Ironically, JP was taken by one of the big bonito…. Deservingly to a guy that had a run of bad luck, with two reels that failed on him!
I’d been on the boat before it became the Tribute, a lot of work has been put into it. Galley seats are comfortable, new cushions in the bunkroom, and the bathrooms nicely redone, and it looks great!
Danny and I pulled together a few great sponsors for giveaways on this trip…
Yellowfin catches had fizzled, although the dorado were still full speed, if you could find the right paddy… and a few wahoo here and there. The forecast of high winds told me it was going to be an uncomfortable trip… and slow fishing.
The forecasters lied!
We loaded and left with 33 passengers on the 90 foot Chief. Jeff gave a safety speech and a run down on the plans after we left the bait dock loaded with what looked like some beautiful sardines. Danny and I had a gift bag for every passenger (hand towel, finger tape, head lamp) and then a raffle including a nice Tiburon rod, 6 pairs of “Bomber” floating sunglasses, 12 Bait Wrap jigs, and two passes for lobster fishing on the Gail Force!

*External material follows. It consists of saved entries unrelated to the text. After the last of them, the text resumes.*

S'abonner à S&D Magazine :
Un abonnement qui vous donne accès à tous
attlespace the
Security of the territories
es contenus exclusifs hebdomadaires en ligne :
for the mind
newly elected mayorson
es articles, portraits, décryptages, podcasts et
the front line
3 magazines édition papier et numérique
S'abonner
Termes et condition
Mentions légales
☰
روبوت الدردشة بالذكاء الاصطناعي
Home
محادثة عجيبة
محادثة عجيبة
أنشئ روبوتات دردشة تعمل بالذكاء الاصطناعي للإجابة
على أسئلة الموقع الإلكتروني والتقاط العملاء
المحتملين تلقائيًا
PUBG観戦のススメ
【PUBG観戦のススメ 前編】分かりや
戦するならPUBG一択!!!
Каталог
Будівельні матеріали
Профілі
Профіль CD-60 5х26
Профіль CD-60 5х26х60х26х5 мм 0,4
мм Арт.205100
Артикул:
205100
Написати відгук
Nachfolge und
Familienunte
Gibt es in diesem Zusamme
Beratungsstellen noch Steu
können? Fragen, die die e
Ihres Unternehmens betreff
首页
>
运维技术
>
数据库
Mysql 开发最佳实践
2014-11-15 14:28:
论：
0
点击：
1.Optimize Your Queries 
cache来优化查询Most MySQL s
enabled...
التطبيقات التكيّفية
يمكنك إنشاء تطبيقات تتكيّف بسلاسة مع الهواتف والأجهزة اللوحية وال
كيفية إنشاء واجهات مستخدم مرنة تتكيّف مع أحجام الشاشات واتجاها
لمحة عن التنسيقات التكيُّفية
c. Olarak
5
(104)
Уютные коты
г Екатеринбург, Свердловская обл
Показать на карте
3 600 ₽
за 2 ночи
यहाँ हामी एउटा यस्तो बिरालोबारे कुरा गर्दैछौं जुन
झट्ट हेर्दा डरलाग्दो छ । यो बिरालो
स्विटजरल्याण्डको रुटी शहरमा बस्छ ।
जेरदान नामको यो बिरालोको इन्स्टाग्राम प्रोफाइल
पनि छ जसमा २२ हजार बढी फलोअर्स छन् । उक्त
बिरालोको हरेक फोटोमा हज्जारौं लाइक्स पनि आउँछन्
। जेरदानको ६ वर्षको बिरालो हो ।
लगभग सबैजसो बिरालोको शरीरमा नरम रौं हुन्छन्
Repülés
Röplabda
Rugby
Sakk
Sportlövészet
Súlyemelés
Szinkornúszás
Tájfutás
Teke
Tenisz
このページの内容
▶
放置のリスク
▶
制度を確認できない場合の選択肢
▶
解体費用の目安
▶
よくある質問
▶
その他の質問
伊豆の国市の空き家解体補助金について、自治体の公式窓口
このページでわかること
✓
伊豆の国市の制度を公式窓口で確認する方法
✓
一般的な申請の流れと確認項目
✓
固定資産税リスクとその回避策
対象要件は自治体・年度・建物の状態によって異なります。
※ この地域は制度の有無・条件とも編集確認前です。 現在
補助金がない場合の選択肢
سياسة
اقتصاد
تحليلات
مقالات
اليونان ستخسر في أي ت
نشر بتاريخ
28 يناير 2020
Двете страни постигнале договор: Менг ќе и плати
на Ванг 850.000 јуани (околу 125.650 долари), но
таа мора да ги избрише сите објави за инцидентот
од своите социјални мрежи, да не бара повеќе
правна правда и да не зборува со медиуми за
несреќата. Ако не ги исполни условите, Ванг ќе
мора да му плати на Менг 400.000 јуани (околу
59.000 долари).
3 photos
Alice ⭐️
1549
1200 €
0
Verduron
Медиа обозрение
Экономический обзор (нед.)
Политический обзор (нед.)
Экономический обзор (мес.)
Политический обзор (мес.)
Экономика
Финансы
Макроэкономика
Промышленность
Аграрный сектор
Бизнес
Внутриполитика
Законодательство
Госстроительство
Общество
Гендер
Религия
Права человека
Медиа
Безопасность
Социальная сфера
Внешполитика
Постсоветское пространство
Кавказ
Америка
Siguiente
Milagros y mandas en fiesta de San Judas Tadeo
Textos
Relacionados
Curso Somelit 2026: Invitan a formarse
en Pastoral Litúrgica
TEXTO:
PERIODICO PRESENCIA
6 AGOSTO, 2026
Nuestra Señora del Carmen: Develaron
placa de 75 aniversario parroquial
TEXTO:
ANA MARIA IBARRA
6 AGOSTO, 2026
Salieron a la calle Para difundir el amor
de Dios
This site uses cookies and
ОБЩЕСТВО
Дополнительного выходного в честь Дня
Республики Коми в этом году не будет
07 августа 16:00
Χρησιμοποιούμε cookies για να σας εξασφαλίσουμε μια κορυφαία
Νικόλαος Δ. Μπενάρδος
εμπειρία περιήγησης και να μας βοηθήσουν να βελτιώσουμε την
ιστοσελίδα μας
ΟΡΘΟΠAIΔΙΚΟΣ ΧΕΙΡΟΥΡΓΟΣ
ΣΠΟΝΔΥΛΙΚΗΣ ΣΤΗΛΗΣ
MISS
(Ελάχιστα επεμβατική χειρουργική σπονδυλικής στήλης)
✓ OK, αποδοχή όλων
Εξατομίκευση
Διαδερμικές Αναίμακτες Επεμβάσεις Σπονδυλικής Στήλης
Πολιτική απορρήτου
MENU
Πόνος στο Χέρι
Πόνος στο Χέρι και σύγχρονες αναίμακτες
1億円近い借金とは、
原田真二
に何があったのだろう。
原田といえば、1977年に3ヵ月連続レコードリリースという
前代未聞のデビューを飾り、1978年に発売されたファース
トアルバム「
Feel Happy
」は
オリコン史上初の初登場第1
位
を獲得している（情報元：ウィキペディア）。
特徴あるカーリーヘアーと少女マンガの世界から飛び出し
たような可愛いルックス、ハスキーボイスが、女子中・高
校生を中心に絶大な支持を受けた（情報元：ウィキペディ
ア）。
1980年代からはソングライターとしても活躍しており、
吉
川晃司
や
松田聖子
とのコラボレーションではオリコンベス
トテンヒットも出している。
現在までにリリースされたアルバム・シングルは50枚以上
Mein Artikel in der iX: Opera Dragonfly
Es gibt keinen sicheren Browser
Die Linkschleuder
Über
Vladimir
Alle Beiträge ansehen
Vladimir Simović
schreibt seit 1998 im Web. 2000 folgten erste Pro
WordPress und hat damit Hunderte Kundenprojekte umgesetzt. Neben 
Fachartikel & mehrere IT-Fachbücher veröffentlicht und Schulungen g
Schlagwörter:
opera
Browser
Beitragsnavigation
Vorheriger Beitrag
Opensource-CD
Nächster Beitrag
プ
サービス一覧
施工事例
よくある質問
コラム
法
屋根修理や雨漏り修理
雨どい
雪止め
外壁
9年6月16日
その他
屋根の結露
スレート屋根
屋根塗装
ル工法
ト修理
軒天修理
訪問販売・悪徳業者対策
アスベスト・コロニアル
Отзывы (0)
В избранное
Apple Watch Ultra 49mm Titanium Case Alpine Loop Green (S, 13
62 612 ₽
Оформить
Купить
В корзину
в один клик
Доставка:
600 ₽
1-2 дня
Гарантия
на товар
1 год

Overnight was a little lumpy, but by morning it really seemed to be coming down. We started trolling and quickly hooked up! Dorado on the troll, a couple more hooked on bait with one landed. (I had a “special” prize for the first bait fish….)
Off again, and before long we hit a paddy that bit… with what I hadn’t expected: Yellowfin! Wide screaming open for a couple of drifts until we had limits!
Wind up, and look for something else. And within minutes again, we were pulling dorado like crazy! No “neck ties”, all really nice fish! And a huge surprise…. Wahoo!! We hooked a total of four on the boat, two of them were landed, both on megabaits. A third and last drift on that paddy yielded not a single bite, but we had 70 of them on the boat already! It was only a little after 10…
Lunchtime came and went. We wandered looking for more dorado, but now the ocean was like a lifeless desert. Couple of jig stops on bonito. Some late afternoon yellowtail, sashimi afternoon appetizer before an awesome steak dinner!
Morning we were closer to the Coronados looking here and there for yellows. We found a few spots that gave some up, and picked away for 54 of them, and close to home, called it a day and had dinner while we rolled to the dock late Sunday night!
Thank you Captain Chris Randal and the crew of the Chief for an amazing, incredible trip! What a way to end the season!